The first article is about a study on rats where they removed the brain and kidneys and looked for mercury after they were poisoned and treated. I have no idea how this is relevant because the article doesn't say enough to make sense. How did they know the amount of mercury in the rat's brain before they cut it open? It was merely a 7 day treatment and they don't even say if it was oral or injection. It has nothing to do with chronic, long term exposure and poisoning - it implies a deliberate acute poisoning, nothing comparable to what we have. And if you look at the article I cited below, you'll see that one of the guys whose name is on this article is listed on another paper saying DMSA does accelerate mercury elimination from the brain.
http://www.ncbi.nlm.nih.gov/pubmed/12870874
The second article doesn't explain why they say the chelators are inefficient at removing mercury from the brain. They don't say if it was oral or injectable administration of the chelators and I still don't see how a pretreated, mercury poisoned rat is comparable to us.

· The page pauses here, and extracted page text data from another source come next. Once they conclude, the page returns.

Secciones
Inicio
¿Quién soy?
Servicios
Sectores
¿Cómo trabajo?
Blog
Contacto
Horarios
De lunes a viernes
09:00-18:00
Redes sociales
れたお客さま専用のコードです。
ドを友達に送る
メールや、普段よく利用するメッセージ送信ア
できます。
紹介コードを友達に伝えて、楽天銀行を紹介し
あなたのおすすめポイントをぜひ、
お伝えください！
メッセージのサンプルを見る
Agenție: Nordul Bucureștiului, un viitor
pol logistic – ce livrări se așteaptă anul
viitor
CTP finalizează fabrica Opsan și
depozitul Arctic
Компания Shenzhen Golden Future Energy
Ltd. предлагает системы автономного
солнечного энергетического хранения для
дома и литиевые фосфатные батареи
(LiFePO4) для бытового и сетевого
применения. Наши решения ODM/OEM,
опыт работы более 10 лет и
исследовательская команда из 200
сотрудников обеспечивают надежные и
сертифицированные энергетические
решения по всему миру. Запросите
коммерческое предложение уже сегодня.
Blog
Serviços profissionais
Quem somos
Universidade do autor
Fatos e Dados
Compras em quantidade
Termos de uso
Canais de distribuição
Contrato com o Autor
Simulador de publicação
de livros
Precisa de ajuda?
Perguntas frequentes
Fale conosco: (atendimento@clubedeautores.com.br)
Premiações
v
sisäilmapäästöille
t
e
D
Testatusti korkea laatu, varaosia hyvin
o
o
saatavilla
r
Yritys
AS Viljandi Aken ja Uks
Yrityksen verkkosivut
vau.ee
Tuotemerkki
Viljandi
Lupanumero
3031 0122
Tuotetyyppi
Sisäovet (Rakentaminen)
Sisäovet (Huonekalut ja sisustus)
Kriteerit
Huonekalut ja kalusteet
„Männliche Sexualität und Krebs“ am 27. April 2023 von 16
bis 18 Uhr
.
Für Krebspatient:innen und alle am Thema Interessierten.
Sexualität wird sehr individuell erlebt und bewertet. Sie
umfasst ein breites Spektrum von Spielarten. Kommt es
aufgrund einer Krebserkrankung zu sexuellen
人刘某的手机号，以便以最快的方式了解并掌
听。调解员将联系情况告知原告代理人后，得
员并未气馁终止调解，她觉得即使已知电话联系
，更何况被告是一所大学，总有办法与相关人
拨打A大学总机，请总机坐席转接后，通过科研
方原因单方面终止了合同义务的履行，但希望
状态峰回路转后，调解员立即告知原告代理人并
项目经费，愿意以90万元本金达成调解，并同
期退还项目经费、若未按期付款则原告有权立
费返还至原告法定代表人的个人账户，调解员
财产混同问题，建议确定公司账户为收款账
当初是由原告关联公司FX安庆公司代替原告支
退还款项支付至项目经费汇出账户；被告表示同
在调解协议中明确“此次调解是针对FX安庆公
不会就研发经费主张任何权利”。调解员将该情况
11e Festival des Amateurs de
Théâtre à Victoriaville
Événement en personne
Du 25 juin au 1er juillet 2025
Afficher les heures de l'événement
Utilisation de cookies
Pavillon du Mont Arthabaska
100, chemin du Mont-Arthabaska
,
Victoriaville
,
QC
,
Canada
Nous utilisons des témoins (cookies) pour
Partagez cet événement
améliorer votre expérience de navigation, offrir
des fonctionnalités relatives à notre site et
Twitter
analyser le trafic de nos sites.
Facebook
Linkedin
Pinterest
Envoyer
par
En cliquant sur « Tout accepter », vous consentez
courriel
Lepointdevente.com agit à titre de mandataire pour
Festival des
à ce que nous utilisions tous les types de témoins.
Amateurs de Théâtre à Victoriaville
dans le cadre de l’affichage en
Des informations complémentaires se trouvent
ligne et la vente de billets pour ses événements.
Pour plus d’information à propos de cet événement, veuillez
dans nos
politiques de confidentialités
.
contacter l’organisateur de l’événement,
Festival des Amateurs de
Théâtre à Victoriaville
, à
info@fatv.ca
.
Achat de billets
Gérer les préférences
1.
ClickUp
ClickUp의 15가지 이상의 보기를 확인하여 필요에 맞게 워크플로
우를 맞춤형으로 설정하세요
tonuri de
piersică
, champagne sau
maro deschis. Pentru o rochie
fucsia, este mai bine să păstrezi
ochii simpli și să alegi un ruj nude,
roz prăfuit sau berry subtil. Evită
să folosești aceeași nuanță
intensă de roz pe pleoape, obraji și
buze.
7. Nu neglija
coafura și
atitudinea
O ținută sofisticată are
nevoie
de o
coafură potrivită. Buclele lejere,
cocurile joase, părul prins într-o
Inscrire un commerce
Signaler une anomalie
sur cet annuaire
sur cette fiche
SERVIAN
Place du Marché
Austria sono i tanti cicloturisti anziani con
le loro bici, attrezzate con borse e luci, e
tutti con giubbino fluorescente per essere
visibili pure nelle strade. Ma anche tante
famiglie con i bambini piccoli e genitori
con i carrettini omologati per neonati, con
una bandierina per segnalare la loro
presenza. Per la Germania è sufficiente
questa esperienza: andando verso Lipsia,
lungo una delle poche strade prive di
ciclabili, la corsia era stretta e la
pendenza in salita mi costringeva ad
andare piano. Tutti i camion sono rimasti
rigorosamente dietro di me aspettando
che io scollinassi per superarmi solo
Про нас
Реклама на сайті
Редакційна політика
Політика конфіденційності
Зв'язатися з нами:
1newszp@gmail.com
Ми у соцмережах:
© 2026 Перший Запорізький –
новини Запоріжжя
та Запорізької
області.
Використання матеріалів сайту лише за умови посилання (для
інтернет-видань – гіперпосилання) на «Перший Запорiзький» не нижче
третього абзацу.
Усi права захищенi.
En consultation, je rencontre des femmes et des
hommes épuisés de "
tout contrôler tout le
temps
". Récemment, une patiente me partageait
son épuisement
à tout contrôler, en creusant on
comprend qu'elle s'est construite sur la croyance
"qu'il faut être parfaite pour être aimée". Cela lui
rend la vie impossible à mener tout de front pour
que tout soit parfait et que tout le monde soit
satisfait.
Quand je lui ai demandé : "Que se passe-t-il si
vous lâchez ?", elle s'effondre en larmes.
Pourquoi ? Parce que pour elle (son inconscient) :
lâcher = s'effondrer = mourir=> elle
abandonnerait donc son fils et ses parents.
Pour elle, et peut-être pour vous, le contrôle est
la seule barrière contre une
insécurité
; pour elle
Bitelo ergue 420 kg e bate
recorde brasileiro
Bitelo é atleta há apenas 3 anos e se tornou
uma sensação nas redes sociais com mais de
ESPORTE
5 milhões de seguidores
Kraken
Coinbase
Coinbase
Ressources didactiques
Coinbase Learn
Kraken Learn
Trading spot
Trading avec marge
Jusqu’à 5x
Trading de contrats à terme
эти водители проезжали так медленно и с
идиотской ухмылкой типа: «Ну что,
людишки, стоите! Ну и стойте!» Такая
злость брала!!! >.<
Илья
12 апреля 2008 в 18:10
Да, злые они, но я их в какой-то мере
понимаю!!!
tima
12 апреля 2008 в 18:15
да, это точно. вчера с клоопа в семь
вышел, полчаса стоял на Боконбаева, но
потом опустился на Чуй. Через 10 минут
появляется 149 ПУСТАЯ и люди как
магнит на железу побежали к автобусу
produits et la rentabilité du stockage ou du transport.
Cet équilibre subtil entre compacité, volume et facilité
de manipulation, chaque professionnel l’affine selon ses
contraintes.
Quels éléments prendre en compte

http://www.ncbi.nlm.nih.gov/pubmed/2539660
The third article doesn't explain anything, either. They say neither DMSA nor DMPS forms a true chelate complex with mercuric ions but so what? They say these drugs should be considered "suboptimal" but if they just concluded they don't form a true chelate complex, then why are they only "suboptimal" rather than "completely ineffective"? Like the first two articles you listed, it doesn't make sense.
http://www.ncbi.nlm.nih.gov/pubmed/15310232
Here's a paper about DMSA:
http://www.google.com/url?sa=t&rct=..._yN_ziAAmnG35T29Q&sig2=poBHiF6Hal58lRC8akxUgQ
Aposhian, one of the names listed in the first article, is also a name on a paper entitled "DMSA and DMPS, Water Soluble Antidotes for Heavy Metal Poisoning" where he quotes "DMSA accelerated Hg elimination from the brain, but DMPS had no effect." And "The mercury content of the kidney, liver, and brain of mice or guinea pigs exposed to MeHgBr was decreased by posttreatment with DMSA (6). These experiments were extended (47) to show that smaller amounts of DMSA could be used, greater delay before treatment was possible, and DMSA was effective po. In addition, DMSA was shown to be four times more effective than D-pen for increasing the urinary excretion of mercury. Rats poisoned with MeHg preferred to drink water containing DMSA (2.5 mg/ml) rather than water without it "."
I'm not going to go on and list a bunch of sites that say DMSA crosses the BBB because what's the point? I'm trusting the word of a doctor with 20+ years of firsthand experience rather than a google educated guess. I will know for sure when I do it what it will do. If I can eventually stop taking the ADH hormone at night and stay off it, and my hormones and everything else normalizes, then I'll know the DMSA cleared mercury from my brain.
As for all the bad side effects I've read about, I think most of them happened because people started chelation without being in the proper condition to do it. People need a CDSA test to make sure the liver and intestines are in good enough shape. For instance, any attempt at chelation by a person who has leaky gut syndrome will result in mercury redistribution instead of elimination and is guaranteed to mess them up badly. And you can have leaky gut syndrome with dysbiosis and not know it - the symptoms can be vague and not even point to the GI tract as a source of the problem. That's what happened to me. It took me 4 years to completely get over leaky gut with a very aggressive diet and supplement plan. I've been preparing for chelation literally for years.